- [Task data]
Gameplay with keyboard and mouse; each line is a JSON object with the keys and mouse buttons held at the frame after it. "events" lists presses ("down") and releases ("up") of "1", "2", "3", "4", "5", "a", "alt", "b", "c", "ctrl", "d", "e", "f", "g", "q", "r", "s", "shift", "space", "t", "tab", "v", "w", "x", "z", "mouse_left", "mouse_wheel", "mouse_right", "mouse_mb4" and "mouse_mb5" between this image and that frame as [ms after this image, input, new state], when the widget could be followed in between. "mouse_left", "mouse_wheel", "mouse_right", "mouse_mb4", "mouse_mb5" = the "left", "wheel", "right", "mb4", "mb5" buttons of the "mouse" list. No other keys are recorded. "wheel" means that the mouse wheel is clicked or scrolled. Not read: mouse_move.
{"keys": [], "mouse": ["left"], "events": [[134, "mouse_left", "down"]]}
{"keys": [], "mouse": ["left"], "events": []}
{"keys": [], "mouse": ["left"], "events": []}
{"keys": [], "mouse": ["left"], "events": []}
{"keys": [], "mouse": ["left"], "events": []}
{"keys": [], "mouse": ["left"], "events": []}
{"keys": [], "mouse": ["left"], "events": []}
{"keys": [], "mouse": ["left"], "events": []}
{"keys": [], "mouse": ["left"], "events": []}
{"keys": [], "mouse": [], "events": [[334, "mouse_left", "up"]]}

- [What the exercise asks]
Count the lines in the records above that contain the word "down", and reply with that number alone.

- [Output]
2